Era ya de noche cuando despertó. La piel le ardía como si el sol aún la estuviera lacerando. La mujer que había perdido a su hijo no se había movido de su lugar y. mirando un punto, acaso un lugar, que no estaba en la embarcación, acariciaba con ternura las cabezas de los dos hombres que mamaban de sus pechos. De pronto el barco aminoró la marcha. Oumar se puso de pie con esfuerzo y miró por la borda. A lo lejos creyó ver luces que aparecían y desaparecían detrás de las olas. Pararon las máquinas y el barco fue deteniéndose poco a poco. En el silencio que se hizo oyeron el motor de una lancha que se acercaba velozmente. Oumar pensó que los habían descubierto. Un murmullo de ansiedad recorrió la embarcación en el momento en que los tripulantes armados se asomaron a la cubierta flanqueando al patrón. Lo que dijo fue brutal. Se alzaron algunas voces. Ese no era el trato. Pero el patrón y sus hombres, ignorando las protestas, subieron a la lancha recién llegada y los abandonaron.
Oumar no se desespera. Sólo se dice que Alá no permitirá que los malvados se salgan con la suya. Pero Oumar sabe, por lo que ha vivido en su tierra, que, aunque su fe en Alá sea grande, la justicia es ciega y no puede ver dónde se esconden los malvados. Oumar sabe que si ellos no hacen algo, morirán. Pero qué hacer cuando están sin combustible, al pairo y a la deriva. Sólo cabe esperar que un barco o los guardacostas los encuentren. Y esperan.

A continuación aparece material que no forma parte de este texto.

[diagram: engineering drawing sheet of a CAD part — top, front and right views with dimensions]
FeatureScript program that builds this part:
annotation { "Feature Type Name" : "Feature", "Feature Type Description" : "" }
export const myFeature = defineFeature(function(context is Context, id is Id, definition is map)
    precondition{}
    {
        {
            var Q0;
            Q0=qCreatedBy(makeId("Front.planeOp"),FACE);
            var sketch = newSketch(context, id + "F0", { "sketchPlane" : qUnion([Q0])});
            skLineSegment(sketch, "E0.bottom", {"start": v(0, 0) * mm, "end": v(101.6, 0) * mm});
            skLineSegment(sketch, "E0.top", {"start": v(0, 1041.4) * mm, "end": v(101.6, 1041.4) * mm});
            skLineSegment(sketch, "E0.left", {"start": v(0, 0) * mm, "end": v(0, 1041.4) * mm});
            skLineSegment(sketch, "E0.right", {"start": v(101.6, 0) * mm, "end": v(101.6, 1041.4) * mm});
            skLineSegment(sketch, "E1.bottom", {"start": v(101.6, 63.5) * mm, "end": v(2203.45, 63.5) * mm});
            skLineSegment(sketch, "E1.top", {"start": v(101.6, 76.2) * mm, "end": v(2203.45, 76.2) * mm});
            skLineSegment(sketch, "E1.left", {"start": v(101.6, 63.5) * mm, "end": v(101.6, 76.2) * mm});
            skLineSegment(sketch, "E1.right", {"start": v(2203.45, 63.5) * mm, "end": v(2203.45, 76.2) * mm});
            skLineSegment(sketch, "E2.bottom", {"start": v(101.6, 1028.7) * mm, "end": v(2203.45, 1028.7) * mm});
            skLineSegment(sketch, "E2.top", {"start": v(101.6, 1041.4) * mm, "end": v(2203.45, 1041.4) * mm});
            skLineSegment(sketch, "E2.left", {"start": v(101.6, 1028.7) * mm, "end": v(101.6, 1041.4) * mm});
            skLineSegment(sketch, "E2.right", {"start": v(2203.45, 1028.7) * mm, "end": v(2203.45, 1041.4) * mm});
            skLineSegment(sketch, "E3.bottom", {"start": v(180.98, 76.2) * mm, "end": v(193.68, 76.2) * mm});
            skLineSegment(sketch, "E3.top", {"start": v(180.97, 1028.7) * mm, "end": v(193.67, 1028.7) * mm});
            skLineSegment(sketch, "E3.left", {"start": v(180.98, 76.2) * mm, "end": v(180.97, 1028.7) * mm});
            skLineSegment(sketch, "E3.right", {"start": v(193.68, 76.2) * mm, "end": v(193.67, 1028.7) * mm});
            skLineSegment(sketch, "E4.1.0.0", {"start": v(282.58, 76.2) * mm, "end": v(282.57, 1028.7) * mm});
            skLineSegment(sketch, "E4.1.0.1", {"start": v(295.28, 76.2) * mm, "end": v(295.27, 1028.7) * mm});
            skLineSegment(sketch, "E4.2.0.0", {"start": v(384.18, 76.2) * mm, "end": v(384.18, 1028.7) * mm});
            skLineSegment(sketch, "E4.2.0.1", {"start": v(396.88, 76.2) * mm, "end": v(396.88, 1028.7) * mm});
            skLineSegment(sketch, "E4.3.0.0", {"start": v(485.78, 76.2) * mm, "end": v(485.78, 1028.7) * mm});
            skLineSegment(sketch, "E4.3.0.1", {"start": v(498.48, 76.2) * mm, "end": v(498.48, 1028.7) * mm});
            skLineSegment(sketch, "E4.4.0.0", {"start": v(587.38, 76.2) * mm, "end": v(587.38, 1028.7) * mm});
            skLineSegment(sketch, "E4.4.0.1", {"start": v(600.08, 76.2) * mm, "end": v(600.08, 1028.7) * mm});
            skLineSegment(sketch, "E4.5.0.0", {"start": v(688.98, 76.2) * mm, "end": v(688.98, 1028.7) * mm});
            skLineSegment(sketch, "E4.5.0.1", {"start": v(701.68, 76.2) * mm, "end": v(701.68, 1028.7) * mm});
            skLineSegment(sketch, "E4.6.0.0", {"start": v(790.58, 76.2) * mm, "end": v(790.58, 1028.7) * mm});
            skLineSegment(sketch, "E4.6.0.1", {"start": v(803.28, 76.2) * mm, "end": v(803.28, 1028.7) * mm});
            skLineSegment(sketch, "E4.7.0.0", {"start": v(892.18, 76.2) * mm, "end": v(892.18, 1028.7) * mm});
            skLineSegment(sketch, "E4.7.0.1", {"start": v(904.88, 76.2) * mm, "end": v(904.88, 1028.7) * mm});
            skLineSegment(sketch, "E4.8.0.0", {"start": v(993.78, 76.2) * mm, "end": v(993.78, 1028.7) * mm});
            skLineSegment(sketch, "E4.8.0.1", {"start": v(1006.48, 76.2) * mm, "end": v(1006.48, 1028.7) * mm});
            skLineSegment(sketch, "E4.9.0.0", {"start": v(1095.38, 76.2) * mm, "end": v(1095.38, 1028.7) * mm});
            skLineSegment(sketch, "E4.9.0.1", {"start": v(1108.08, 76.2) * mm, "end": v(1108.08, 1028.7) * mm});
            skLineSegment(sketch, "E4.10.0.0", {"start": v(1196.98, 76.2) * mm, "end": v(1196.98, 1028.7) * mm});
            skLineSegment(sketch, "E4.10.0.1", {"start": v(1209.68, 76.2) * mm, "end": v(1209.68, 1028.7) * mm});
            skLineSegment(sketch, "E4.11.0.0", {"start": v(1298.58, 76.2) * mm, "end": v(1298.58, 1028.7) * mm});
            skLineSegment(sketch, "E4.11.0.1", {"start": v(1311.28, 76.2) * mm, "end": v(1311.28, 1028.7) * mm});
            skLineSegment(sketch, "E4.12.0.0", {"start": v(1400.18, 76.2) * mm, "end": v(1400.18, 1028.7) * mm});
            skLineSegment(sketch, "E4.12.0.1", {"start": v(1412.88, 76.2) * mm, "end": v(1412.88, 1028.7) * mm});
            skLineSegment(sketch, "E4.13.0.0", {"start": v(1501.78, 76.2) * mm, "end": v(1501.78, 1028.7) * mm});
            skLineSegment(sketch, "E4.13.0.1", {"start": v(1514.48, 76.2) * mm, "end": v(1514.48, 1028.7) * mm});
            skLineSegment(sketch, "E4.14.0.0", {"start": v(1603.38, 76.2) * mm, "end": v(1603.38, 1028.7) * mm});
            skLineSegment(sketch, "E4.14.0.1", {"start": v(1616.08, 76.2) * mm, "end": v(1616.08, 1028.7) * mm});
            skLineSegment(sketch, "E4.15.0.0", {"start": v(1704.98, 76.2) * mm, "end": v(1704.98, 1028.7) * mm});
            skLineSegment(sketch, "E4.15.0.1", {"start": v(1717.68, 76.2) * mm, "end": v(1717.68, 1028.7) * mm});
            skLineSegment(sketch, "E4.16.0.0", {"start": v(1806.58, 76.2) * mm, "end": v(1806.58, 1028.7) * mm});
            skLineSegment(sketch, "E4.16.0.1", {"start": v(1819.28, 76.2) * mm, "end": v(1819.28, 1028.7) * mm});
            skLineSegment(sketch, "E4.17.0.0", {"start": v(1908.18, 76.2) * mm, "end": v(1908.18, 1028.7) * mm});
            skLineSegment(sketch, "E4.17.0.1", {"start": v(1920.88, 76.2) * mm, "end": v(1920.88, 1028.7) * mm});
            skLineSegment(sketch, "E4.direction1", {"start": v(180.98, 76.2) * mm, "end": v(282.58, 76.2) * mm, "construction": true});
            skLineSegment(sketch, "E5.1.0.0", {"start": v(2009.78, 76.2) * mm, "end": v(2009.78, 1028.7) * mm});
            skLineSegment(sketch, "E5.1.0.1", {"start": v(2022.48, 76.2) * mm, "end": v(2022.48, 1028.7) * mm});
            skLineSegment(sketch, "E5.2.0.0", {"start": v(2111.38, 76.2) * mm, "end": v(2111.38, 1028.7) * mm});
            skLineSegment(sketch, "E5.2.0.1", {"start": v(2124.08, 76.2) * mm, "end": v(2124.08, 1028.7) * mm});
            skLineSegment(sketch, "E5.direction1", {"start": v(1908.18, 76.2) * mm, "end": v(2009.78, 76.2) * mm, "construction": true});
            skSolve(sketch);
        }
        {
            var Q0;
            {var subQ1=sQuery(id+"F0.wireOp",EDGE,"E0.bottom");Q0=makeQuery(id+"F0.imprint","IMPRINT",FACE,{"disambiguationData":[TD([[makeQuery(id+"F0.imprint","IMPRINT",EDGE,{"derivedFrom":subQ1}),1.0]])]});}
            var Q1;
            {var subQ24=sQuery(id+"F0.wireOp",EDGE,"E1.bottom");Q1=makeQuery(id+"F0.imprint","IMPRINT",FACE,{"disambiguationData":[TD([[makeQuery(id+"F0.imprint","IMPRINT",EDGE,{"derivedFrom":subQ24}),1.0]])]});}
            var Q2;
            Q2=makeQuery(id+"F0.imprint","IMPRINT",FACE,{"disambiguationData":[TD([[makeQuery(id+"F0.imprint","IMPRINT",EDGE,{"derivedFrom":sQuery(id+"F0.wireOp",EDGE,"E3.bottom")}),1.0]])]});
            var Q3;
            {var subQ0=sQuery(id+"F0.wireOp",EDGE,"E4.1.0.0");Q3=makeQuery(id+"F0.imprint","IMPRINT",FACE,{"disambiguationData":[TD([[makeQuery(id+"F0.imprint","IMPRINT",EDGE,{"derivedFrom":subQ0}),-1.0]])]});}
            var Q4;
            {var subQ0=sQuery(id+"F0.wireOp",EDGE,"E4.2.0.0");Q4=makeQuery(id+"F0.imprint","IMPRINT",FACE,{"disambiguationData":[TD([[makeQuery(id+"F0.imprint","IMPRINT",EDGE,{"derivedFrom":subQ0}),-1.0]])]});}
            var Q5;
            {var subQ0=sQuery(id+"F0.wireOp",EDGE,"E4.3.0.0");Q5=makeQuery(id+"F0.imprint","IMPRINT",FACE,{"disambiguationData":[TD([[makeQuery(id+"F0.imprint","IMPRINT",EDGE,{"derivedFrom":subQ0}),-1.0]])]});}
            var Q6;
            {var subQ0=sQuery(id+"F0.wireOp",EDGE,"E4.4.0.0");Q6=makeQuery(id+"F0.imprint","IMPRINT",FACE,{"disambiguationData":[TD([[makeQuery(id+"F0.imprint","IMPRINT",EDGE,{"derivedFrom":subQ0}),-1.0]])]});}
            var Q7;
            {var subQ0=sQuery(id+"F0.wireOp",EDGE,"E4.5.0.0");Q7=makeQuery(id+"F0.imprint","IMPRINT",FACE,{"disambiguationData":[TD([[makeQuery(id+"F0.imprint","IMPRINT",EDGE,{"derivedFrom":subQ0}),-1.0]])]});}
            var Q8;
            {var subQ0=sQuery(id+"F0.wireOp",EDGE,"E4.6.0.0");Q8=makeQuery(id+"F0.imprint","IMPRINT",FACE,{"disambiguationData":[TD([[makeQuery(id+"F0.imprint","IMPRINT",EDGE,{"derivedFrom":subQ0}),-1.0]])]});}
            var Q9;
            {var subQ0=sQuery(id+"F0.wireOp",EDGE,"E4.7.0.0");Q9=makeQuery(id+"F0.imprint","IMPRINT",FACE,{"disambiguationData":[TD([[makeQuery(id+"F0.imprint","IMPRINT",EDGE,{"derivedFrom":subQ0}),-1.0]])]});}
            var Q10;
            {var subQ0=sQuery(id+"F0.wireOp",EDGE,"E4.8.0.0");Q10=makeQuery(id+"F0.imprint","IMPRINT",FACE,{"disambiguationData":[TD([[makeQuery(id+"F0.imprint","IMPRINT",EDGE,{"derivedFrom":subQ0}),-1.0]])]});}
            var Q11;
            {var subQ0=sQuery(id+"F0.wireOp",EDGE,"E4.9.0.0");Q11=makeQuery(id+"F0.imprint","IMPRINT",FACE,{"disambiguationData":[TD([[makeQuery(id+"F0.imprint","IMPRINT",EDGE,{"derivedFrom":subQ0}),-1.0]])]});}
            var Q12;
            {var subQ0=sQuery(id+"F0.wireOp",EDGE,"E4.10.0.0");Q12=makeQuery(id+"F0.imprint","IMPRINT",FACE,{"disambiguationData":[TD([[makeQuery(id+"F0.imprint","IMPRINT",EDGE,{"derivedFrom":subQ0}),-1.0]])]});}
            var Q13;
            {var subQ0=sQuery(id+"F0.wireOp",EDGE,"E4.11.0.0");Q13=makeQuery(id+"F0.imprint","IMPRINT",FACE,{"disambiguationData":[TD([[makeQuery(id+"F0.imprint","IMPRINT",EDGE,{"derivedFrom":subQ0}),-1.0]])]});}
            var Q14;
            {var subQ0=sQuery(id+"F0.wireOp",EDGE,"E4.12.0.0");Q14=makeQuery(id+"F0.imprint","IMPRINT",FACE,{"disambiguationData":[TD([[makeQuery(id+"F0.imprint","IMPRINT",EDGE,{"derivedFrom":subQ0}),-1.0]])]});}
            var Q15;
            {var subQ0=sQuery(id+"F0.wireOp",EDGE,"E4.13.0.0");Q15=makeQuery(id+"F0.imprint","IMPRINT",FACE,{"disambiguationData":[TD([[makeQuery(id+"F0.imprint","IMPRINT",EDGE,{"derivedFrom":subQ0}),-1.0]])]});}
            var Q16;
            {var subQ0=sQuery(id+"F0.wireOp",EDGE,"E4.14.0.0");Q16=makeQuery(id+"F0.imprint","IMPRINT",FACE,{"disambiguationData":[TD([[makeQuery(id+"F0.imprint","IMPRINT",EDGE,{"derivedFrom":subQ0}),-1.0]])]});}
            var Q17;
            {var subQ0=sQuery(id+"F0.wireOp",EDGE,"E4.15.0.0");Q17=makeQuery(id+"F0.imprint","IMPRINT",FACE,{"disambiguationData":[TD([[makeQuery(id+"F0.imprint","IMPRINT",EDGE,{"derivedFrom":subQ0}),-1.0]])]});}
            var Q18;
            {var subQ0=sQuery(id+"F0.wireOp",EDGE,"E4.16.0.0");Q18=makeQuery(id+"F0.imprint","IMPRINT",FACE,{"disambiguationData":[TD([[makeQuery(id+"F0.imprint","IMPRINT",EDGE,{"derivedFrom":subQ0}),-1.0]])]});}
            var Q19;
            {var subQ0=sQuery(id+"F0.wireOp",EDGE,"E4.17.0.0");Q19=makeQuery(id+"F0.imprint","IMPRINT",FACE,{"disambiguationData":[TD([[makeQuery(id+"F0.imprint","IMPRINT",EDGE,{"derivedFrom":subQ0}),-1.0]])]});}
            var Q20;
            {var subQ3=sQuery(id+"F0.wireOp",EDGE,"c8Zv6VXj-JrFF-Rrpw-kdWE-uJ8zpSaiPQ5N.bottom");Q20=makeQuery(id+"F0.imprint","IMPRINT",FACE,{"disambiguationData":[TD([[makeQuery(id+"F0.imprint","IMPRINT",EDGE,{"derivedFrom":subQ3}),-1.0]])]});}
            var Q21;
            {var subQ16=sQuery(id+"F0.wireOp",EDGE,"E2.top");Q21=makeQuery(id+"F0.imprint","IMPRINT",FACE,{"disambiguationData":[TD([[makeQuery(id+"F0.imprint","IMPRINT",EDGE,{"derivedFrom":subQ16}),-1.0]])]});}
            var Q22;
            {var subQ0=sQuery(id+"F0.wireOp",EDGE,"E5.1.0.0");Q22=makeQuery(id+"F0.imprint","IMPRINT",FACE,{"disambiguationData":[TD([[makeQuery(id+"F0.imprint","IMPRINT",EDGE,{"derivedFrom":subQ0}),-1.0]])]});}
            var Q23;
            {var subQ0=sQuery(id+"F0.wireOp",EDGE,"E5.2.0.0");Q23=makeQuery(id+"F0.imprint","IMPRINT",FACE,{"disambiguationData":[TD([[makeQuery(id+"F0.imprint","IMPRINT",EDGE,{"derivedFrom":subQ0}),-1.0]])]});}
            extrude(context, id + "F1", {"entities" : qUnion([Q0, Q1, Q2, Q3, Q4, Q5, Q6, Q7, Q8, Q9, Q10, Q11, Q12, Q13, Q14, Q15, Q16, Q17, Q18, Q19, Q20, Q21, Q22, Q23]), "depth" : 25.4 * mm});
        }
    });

Si la primera noche vio como hermanos a esos hombres y mujeres hacinados, ahora, en la desesperanza, los ve y se ve como peces atrapados en una red. Agotado por el balanceo, cierra los ojos, deja que su cabeza se venza sobre el pecho y de pie trata de dormir. Mientras espera el sueño recuerda el día en que su padre lo llevó por primera vez a pescar con los adultos y le enseñó a lanzar la red al río y luego a arrastrarla a la orilla cargada de peces. Decenas de reflejos plateados boqueando y dando coletazos mientras los hombres los echan a cestos de juncos. De pronto recuerda a su tío llegando a la casa con una bolsa donde trae la mano que le habían cortado los tuaregs. El recuerdo aún huele a sangre y carne en descomposición y trata de alejarlo imaginando a su mujer y a sus hijos. Se esfuerza en verlos, pero en la oscuridad sólo los oye respirar.